▸ **引用文**

暮れも押し迫ったようですが、コロナ禍のおかげで仕事が忙しい!それも、前向きな仕事ではないので、気が重い…。この週末も2日連続の休日出勤で、全く年末な感じがしません。休日のブログ更新もできずじまいでした。

 

本日もあまり時間がないので、経歴の短い艦を取り上げようとツラツラ考えました。

そこで思い当たったのが通報艦「千島」でしたので、取り上げてみたいと思います。

 

通報艦「千島」は、明治20年6月に帝国海軍のお雇い外国人として来日していたフランスの海軍技官であるエミール・ベルタンにより建造が計画され、明治23年1月にフランスのサン・ナゼール造船所で起工され、明治25年4月に竣工しています。

【要目】

 常備排水量:700トン、垂線間長:71.0m、幅:7.8m、平均吃水:2.9m

 主機:直立3段膨張レシプロ蒸気機関、推進軸:2軸、主缶:石炭専焼缶

 出力:5,000馬力、速力:22.0ノット、乗員数:99名

 兵装:5.7cm単装速射砲×5、魚雷発射管×4

 ※出典:世界の艦船「日本海軍特務艦船史」増刊第154集、No.890、2018年12月、海人社、P.127

   およびWikipedia

 

通報艦「千島」(引用:Wikipedia)

(パブリック・ドメイン, https://commons.wikimedia.org/w/index.php?curid=373084)

 

通報艦は、無線通信技術などの情報伝達手段が発達していなかった時代に、艦と艦との間や地上との間での情報の伝達を主目的とする小型の軍艦で、高速力を要求される艦種ですが、「千島」は試運転において当初の予定速力22ノットに対し19ノットという結果となってしまったことから、改善のために引渡しが1年ほど遅れています。

▸ **記録データ**
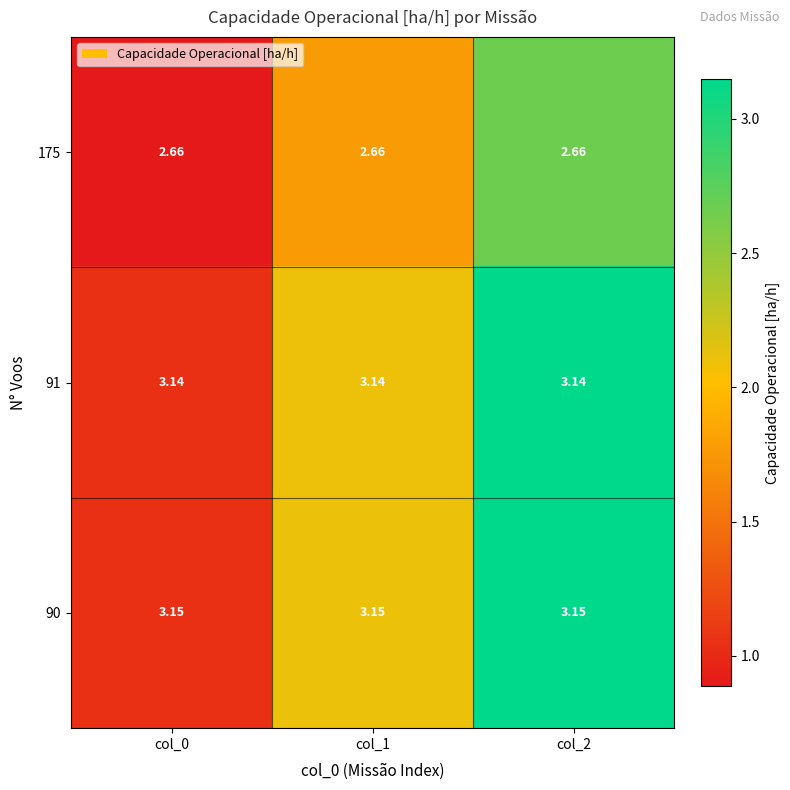

Is the value of 90 at col_0 greater than the value of 91 at col_2?

Yes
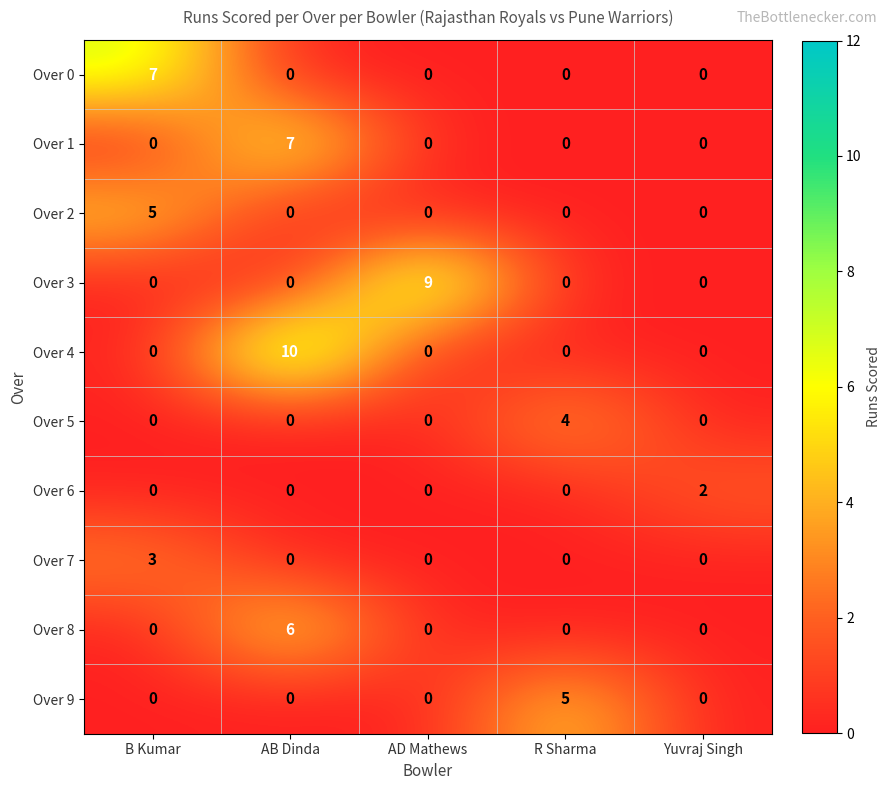

What is the difference between the highest and lowest values at AD Mathews?

9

▸ **取り組む課題**
1. 通報艦「千島」の文章の【要目】から、メートル単位の数値が付いた項目を、その数値とともにすべて挙げること。
2. 通報艦「千島」の文章を、最後の文に続けて書き継いでください。

▸ **解答は以下**
1. 垂線間長:71.0m、幅:7.8m、平均吃水:2.9m

2.
 

そして、明治25年4月16日に日本へ向け出港し、エジプトのアレクサンドリア、スエズ運河、シンガポールを経由して、明治25年11月24日に長崎に到着します。

 

明治25年 11月28日、「千島」は長崎から神戸に向けて出港しますが、11月30日の午前5時前に愛媛県

愛媛県興居島沖で、神戸から出港したイギリス・P&O社所属の商船ラベンナ(Ravenna)に衝突され沈没してしまいます。「千島」の沈没は、乗組員90名のうち74名が犠牲となる大事故でした。

 

「千島」の沈没事故は、横浜の英国領事裁判所に提訴され日本側の実質勝訴だったが、上海の英国高等領事裁判所での第2審では敗訴してしまいます。これにより国際問題と化し、国内においても帝国議会で政争の具となりました。

後にイギリス枢密院に上訴して差し戻し判決が出されたため、最終的にイギリス政府の意向で明治28年9月に和解しています。

 

この通報艦「千島」は、以前「巡洋艦「畝傍」の謎」でも書きましたが、フランスで建造され日本に回航中に行方不明となった巡洋艦「畝傍」の資金回収のために建造した艦でしたが、「千島」も艦隊に加わることなく沈没してしまうという、不幸の連鎖となってしまいました。

 

現在も、東京・港区の青山霊園に巡洋艦「畝傍」の慰霊碑の傍らに「千島」の砲が祀られています。

 

青山霊園の巡洋艦「畝傍」慰霊碑(左)と通報艦「千島」の砲(右)

(Kakidai - 投稿者自身による作品, CC 表示-継承 3.0, https://commons.wikimedia.org/w/index.php?curid=18586424による)

 

異国で建造された新鋭軍艦が、ようやく日本に到着した直後に事故で沈没してしまうというのは、国民には大きく落胆する出来事であったと思います。

こんな薄幸の軍艦が、さらに薄幸な軍艦の「消失」を受けて建造されたものであったというのも、何か因縁めいていますね。